I want an infinite list, without an upper limit.

See my answer to Cartesian product of 2 lists in Haskell for a hint. tl;dr use choices.

Answer 3

Picking up Stefan his excellent answer. Given a^3 + b^3 == c^3 + d^3 we only have to look at integers for which holds 0 < a < c < b. Now introduce this (infinite) iterative structure

-- generates all integers x, y and z for which holds 0 < x < y < z
triplets = [(x, y, z) | z <- [3 .. ], y <- [2 .. z - 1], x <- [1 .. y - 1]]

This will give us triplets easy accessible from our list comprehension which we will present here after. For people with a Python background, this should be equivalent to Python's yield.

1 2 3
1 2 4
1 3 4
2 3 4
1 2 5
1 3 5
2 3 5
1 4 5
2 4 5
3 4 5
1 2 6
1 3 6
2 3 6
1 4 6
2 4 6
3 4 6
1 5 6
2 5 6
3 5 6
4 5 6

Next we need something to (quickly) find the largest cube and test for integers to be cube, also called integer cube root. There is this package Math.NumberTheory.Powers.Cubes which has functions for these tasks.
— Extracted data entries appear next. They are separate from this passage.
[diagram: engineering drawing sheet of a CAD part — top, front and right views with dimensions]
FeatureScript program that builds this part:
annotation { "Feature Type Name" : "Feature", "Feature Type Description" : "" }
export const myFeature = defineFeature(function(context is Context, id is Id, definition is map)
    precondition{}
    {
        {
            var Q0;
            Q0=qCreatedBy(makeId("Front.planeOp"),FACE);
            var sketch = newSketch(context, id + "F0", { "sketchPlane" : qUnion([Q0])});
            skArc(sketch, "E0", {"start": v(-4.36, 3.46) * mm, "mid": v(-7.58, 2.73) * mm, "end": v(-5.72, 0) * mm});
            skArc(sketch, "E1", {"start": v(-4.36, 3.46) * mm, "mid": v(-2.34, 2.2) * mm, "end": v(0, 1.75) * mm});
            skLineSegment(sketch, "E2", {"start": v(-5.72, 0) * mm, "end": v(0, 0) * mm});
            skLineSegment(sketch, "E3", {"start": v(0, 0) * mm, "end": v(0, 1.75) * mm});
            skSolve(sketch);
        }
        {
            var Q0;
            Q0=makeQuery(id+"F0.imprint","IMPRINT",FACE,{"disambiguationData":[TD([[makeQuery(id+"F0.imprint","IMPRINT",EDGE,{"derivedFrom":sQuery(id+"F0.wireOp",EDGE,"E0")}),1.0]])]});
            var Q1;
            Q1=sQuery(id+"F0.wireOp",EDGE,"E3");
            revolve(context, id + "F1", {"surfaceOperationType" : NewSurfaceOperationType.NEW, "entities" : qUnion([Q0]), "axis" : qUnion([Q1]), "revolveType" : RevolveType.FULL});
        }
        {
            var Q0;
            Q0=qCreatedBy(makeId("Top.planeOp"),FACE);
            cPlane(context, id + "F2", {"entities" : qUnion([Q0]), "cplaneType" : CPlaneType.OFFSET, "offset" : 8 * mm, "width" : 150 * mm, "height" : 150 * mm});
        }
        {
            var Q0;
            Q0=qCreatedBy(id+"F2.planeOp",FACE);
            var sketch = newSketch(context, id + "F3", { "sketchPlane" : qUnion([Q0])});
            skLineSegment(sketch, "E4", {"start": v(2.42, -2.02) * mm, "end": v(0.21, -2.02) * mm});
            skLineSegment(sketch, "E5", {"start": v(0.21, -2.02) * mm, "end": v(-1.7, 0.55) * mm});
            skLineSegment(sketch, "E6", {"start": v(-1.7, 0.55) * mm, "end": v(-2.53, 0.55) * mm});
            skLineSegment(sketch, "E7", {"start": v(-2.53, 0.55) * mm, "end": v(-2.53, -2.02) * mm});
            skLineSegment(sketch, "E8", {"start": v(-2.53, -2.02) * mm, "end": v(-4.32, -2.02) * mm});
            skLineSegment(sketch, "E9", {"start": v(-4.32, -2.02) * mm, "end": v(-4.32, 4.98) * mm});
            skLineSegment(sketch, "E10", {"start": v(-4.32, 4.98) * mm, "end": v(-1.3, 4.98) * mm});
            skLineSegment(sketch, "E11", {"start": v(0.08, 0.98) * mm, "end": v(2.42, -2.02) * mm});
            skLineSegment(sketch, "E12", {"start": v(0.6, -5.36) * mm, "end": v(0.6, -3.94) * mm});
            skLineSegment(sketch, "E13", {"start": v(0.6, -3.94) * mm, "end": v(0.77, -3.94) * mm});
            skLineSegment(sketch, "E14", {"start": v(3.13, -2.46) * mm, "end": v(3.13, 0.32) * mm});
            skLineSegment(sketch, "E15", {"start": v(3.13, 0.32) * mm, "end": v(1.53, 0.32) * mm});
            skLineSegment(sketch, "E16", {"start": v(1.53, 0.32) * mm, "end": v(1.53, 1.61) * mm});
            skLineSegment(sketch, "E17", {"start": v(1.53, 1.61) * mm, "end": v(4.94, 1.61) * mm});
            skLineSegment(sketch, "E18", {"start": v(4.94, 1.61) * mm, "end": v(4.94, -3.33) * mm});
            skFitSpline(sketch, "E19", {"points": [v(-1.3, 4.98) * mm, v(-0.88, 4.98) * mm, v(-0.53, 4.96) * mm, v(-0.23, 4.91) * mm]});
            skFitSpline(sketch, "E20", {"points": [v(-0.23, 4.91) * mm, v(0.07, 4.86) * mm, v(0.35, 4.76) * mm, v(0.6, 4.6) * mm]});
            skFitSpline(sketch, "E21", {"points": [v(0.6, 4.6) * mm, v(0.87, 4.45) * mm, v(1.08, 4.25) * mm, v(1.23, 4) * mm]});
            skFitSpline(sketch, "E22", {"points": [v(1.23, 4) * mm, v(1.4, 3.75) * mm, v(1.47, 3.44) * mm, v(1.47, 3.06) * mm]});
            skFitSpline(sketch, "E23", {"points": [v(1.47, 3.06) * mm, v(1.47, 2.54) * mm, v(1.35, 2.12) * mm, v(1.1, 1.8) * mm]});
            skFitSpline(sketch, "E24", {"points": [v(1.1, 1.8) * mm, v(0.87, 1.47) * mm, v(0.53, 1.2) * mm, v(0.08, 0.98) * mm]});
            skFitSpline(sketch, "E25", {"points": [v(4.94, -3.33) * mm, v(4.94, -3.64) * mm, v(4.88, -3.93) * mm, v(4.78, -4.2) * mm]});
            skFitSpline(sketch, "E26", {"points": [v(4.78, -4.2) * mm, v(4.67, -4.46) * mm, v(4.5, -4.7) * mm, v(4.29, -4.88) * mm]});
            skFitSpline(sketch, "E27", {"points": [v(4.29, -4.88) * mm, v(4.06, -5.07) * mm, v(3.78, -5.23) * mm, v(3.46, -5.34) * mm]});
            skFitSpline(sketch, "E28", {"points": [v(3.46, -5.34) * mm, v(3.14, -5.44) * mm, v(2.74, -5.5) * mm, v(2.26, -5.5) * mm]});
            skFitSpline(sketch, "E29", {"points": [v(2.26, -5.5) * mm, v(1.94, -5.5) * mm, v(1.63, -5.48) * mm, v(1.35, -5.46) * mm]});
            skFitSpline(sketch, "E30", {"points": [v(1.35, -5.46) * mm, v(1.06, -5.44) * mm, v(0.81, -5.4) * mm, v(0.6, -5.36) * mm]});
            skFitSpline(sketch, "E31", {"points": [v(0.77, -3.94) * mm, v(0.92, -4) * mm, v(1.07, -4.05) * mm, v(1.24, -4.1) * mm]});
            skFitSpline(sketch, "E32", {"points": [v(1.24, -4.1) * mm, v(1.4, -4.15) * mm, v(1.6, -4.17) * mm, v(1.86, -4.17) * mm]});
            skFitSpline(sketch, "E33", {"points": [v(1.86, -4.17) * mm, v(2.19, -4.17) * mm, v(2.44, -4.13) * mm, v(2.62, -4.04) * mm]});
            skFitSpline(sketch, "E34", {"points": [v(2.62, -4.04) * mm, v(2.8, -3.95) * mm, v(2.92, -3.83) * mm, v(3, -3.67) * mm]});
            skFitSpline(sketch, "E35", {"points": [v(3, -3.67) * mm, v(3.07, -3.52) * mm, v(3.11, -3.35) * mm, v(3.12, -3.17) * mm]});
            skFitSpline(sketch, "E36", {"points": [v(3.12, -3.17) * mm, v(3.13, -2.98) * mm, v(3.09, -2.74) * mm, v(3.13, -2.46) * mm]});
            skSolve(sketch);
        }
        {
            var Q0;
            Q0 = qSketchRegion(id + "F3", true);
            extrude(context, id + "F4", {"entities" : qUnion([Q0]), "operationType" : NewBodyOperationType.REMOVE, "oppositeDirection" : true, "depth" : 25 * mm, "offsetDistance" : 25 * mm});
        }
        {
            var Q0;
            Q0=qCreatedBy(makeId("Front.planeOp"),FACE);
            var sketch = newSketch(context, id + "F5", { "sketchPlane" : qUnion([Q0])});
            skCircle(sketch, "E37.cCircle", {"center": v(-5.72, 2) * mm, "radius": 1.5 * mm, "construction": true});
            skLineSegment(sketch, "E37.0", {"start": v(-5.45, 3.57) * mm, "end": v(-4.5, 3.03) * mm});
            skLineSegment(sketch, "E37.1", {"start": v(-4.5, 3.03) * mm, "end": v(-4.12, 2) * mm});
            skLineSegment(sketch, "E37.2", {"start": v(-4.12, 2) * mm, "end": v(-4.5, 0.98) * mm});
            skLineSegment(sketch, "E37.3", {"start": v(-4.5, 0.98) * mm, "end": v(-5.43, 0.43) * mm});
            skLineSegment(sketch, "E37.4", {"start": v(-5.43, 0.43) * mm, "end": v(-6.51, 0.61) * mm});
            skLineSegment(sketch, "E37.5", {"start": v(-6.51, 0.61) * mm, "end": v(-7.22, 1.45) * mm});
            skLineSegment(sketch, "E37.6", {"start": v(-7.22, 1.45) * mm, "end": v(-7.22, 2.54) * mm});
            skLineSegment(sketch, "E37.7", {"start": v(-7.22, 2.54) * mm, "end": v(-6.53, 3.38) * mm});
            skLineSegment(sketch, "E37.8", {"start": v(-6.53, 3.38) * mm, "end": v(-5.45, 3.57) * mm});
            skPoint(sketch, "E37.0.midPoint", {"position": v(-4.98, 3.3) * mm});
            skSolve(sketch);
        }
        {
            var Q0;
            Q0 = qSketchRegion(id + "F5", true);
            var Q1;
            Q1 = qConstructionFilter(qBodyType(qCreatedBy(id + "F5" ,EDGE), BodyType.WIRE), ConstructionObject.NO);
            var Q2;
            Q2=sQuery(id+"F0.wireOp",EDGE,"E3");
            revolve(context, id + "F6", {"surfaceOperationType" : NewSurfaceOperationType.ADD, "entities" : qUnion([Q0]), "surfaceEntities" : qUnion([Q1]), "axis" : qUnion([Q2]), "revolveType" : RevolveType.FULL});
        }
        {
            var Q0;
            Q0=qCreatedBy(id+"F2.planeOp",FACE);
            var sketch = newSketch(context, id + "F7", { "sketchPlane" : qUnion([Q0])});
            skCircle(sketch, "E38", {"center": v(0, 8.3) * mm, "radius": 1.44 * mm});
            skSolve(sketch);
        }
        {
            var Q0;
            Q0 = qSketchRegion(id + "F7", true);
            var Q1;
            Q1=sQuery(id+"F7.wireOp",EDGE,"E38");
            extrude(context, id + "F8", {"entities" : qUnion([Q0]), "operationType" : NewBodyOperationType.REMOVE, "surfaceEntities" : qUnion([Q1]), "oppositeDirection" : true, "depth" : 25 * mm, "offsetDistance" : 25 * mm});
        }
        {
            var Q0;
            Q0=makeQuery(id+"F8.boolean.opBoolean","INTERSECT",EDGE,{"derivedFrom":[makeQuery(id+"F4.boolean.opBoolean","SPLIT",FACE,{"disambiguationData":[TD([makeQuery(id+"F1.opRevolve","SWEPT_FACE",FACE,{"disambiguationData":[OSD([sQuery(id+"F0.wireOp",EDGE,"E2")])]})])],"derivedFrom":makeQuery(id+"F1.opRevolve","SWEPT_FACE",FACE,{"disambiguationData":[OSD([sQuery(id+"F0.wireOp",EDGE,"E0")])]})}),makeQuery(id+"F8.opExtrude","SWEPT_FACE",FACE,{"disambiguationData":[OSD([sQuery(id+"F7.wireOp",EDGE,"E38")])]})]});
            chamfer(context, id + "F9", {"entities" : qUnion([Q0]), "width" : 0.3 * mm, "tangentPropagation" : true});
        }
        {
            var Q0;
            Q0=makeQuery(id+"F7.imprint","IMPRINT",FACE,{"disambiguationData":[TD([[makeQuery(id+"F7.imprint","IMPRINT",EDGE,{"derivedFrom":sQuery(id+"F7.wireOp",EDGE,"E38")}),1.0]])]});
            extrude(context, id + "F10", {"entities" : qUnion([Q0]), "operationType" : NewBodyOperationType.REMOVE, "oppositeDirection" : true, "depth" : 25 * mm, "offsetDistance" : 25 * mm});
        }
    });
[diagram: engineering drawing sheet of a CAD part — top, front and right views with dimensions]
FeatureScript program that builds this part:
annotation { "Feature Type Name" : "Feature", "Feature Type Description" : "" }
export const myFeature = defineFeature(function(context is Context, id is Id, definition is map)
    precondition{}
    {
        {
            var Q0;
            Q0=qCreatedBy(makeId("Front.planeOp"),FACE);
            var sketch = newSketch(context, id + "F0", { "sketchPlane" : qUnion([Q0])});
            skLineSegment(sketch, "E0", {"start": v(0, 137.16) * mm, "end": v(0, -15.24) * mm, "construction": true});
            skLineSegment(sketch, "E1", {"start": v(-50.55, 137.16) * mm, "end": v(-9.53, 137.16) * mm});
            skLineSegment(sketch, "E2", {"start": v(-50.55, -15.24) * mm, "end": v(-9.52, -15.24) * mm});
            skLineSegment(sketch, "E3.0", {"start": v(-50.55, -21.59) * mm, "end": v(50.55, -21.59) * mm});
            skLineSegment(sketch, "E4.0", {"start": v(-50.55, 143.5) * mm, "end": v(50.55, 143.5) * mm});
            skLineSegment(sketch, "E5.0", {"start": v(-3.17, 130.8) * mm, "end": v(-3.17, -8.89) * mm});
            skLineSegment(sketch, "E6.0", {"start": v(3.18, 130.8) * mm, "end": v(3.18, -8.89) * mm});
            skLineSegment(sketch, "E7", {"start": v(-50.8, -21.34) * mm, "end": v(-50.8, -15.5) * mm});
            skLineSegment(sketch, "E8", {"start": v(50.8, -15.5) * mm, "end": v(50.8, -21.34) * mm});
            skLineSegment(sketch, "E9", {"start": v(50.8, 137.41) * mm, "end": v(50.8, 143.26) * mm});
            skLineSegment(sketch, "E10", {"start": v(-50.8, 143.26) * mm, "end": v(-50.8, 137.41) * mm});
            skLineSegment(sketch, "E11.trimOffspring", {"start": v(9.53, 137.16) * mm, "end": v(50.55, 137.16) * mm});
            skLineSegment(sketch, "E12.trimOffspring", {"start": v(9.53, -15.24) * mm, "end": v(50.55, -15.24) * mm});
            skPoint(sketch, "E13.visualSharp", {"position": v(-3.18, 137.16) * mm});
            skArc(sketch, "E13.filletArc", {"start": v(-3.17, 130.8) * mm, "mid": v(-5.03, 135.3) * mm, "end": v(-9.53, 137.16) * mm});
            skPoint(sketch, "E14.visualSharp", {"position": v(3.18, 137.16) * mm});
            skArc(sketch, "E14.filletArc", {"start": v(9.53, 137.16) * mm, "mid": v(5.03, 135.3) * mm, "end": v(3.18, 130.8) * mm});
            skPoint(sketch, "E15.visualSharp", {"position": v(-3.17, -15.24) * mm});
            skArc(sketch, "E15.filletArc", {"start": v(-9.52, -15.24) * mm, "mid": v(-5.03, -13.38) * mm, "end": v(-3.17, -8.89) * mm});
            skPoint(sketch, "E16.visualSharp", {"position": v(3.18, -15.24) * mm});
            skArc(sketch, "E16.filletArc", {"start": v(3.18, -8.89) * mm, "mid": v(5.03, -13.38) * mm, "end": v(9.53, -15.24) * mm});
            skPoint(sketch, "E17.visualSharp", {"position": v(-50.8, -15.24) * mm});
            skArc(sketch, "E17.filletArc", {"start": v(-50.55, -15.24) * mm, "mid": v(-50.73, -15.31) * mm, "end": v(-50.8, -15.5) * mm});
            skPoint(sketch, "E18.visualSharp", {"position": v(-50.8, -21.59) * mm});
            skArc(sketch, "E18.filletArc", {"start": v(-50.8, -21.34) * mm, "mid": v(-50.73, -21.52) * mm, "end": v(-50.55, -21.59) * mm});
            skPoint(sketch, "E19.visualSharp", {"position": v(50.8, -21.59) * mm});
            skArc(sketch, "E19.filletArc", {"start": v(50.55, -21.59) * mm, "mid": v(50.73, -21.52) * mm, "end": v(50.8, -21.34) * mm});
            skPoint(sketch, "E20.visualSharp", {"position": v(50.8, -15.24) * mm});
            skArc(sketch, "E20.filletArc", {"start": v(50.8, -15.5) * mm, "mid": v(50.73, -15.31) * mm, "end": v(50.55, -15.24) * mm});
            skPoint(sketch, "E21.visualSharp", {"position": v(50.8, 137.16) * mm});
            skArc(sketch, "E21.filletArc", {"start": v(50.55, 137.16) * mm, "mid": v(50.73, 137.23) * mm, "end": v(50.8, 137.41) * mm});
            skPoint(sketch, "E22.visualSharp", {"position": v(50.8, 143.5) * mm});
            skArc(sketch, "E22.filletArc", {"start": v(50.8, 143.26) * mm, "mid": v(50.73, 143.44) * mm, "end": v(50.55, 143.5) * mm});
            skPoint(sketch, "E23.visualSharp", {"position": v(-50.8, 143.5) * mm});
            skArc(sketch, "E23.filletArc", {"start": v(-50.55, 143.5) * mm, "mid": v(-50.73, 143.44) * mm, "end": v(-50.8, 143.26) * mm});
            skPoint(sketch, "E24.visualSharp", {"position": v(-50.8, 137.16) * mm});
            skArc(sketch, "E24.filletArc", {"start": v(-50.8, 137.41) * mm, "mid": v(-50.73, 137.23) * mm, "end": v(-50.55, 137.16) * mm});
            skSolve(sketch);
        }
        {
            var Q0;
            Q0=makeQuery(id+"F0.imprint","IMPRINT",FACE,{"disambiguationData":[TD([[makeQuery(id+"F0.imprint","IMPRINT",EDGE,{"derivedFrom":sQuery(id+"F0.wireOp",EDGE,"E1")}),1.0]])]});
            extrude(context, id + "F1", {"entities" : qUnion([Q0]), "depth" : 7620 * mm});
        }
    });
Or just use these

-- given integer x >= 0 find the largest integer r such that r^3 <= x
largestCube :: Integral a => a -> a
largestCube x = 
    let powers_of_two = iterate ((*) 2) 1
        upper         = head [j | j <- powers_of_two, x < j ^ 3]
    in  largestCubeSub 0 upper x


largestCubeSub :: Integral a => a -> a -> a -> a
largestCubeSub lower upper x
    | lower + 1 == upper   = lower
    | b ^ 3 <= x           = largestCubeSub b upper x
    | otherwise            = largestCubeSub lower b x
    where
    b = div (lower + upper) 2


-- test if an integer x >= 0 is a cube
isCube :: Integral a => a -> Bool
isCube x = (largestCube x) ^ 3 == x

Now your compact list comprehension for the first 50 taxicab numbers looks like

*Main> condition = \a b c -> and [isCube (a^3 + b^3 - c^3), a^3 + b^3 - c^3 > c^3]
*Main> taxi = [(a, b, c, largestCube (a^3 + b^3 - c^3)) | (a, c, b) <- triplets, condition a b c]
*Main> first50 = take 50 taxi 

Printing them using

*Main> single_line = \(x, y, z, u) -> unwords [show i | i <- [x, y, z, u]]
*Main> putStrLn $ unlines $ map single_line first50 

Will give

1 12 9 10
2 16 9 15
2 24 18 20
10 27 19 24
4 32 18 30
2 34 15 33
9 34 16 33
3 36 27 30
17 39 26 36
12 40 31 33
6 48 27 45
4 48 36 40
12 51 38 43
8 53 29 50
20 54 38 48
17 55 24 54
9 58 22 57
3 60 22 59
5 60 45 50
8 64 36 60
30 67 51 58
4 68 30 66
18 68 32 66
42 69 56 61
6 72 54 60
17 76 38 73
5 76 48 69
34 78 52 72
10 80 45 75
15 80 54 71
24 80 62 66
30 81 57 72
51 82 64 75
7 84 63 70
2 89 41 86
11 93 30 92
23 94 63 84
12 96 54 90
50 96 59 93
8 96 72 80
20 97 33 96
47 97 66 90
35 98 59 92
24 98 63 89
29 99 60 92
6 102 45 99
27 102 48 99
23 102 60 95
24 102 76 86
1 103 64 94

Within a few seconds it returns the first 50 Taxi-cab numbers.